Noreen as Shirley...
"Miss Kershaw opening up like a bank of spring flowers...." Liverpool Echo
A new play by Willy Russell is a big event in Liverpool and the Everyman, its future uncertain after the abolition of the Merseyside County Council, is packed to the gills for a bravura, pulsating comic and inventive solo performance by Noreen Kershaw as Russell's Shirley Valentine, a 42-year-old mother and housewife who packs her bags and heads for the sun. The note in the kitchen will read: "gone to Greece, back in two weeks."
Shirley is discovered preparing dinner, sipping a glass of wine and addressing her scabrously scouse stream of semi-consciousness to the wall. Beyond which lies Life. The dramatic conceit consists in the overheard musings of an unfulfilled woman, but Russell and Kershaw embrace the audience in this wonderful atmospheric three-sided auditorium so that we become not just the confidential listener, but the responsive community Shirley does not have at home.
It is a simple and effective idea, and it works very well. Husband Joe is no source of comfort; sex for him is an over-rated pastime, like going to Sainsbury's, lots of pushing and shoving and not getting what you wanted at the end of it. Joe gets culture shock going to Chester. Daughter Jane once received an autograph - and breakfast - from Henry Adrian (good local joke); she was a feminist the moment she came home and found here husband in bed with the milkman.
That gives an idea of the script's flavour, but does scant justice to Russell's ability to build his laughter into both character revelation and a structural uniformity. At some stage I assume director Glenn Walford will tighten up the second act. When Shirley discovers the clitoral orgasm courtesy of the considerate Costa ("He kissed my stretch marks"), she takes off on a rather over-extended, dangerously maudlin passage about the terrible weight of unused life.
But the performance is compelling, Miss Kershaw opening up like a bank of spring flowers.
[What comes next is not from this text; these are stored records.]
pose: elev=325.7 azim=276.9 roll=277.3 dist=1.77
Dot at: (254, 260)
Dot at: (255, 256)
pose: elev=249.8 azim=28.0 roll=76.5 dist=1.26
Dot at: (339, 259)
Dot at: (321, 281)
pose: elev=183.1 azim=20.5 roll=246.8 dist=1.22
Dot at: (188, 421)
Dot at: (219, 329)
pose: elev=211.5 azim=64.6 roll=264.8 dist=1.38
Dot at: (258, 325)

Joe has heard about the affair and is on his way, convinced that it is all down to "the bleeding change of life." The profound and perennial point of the comedy is the problem we seem to have contemplating the idea of a woman alone - in a pub, on a beach, in a restaurant. This is what Shirley learns to combat as she unravels her own sexual and social identity - in the format of a one-woman show.
Like Educating Rita, though, this is a genuine play. Rita I was less keen on than many other Russell pieces. The confessional device of the receptive lecturer cluttered the emergence of Rita; the playwright, in a sense, here writes a companion piece replacing the lecturer with us. This gives the event a much firmer purpose and more dramatic dynamic.
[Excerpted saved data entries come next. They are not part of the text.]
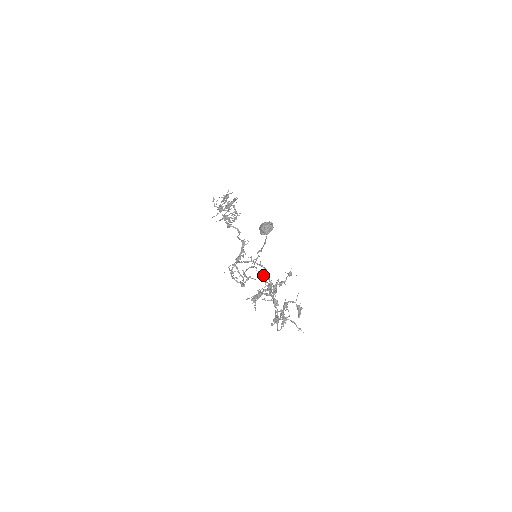
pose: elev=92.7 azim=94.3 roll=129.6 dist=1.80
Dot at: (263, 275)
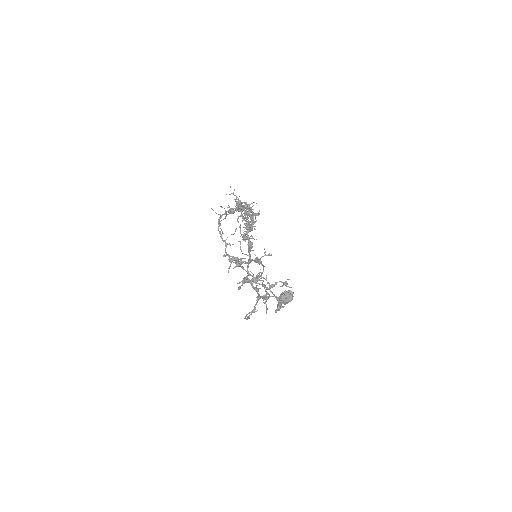
Dot at: (256, 276)
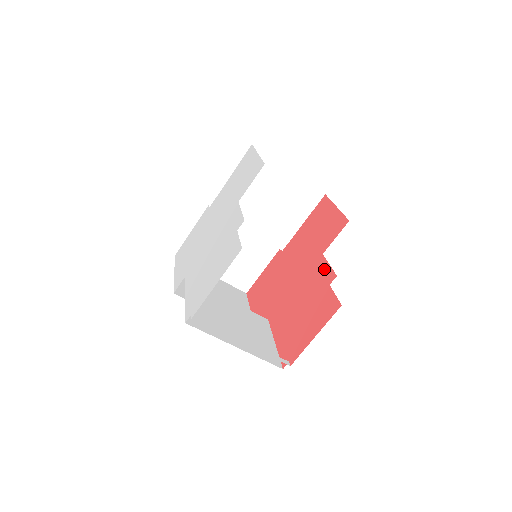
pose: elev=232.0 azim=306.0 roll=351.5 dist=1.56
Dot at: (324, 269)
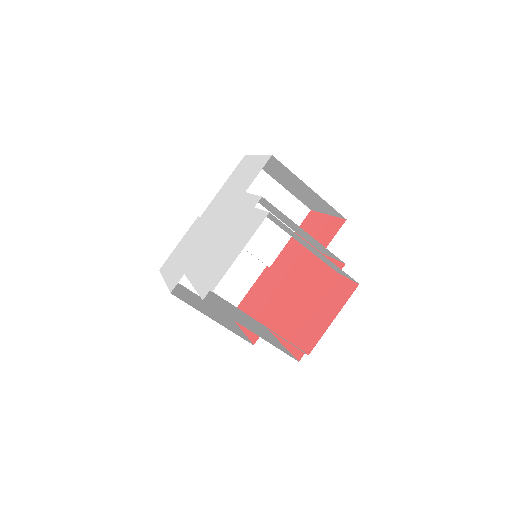
Dot at: occluded
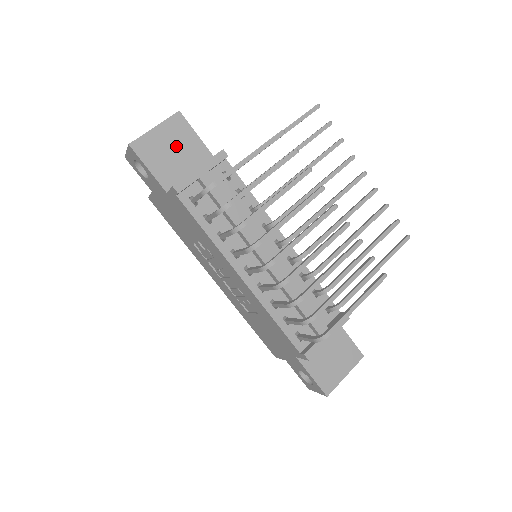
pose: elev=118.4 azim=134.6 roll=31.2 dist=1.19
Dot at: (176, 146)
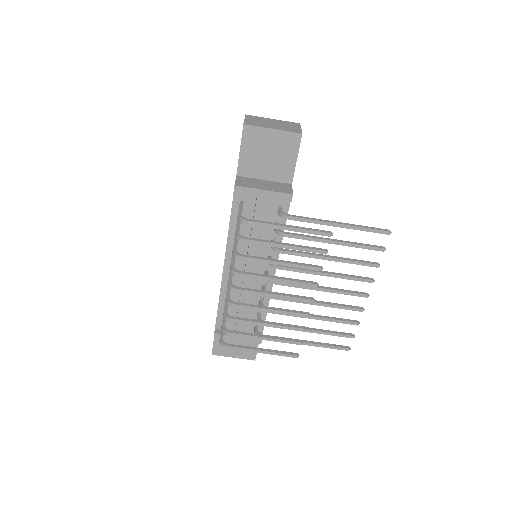
Dot at: (274, 154)
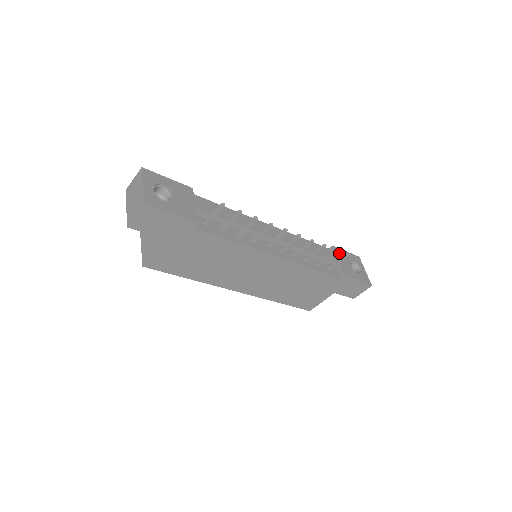
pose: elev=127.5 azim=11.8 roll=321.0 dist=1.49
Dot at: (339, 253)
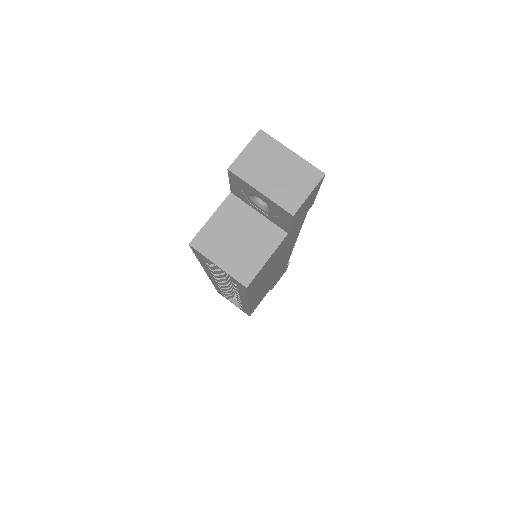
Dot at: occluded
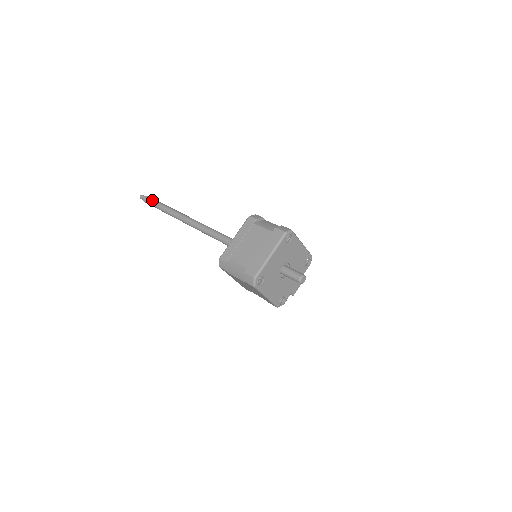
The play is not only funny, it is also moving. Russell, like all the best folk artists, holds up familiar aspects of life for inspection and enjoyment by an audience he knows inside out. He is an instinctive feminist --nothing to do with metropolitan fringe theatre or vegetarianism - and his work often, as here, gains richness from exposing Liverpudlian flippancy, chauvinism and defensive smart-alecking to a radical desire for people to improve their lives and see themselves with more dignity. This, in the end, is what Shirley Valentine achieves. The notable design by Claire Lyth transports us and Shirley from her brick and pine open plan kitchen to an idyllic rocky beach and the reality of romance.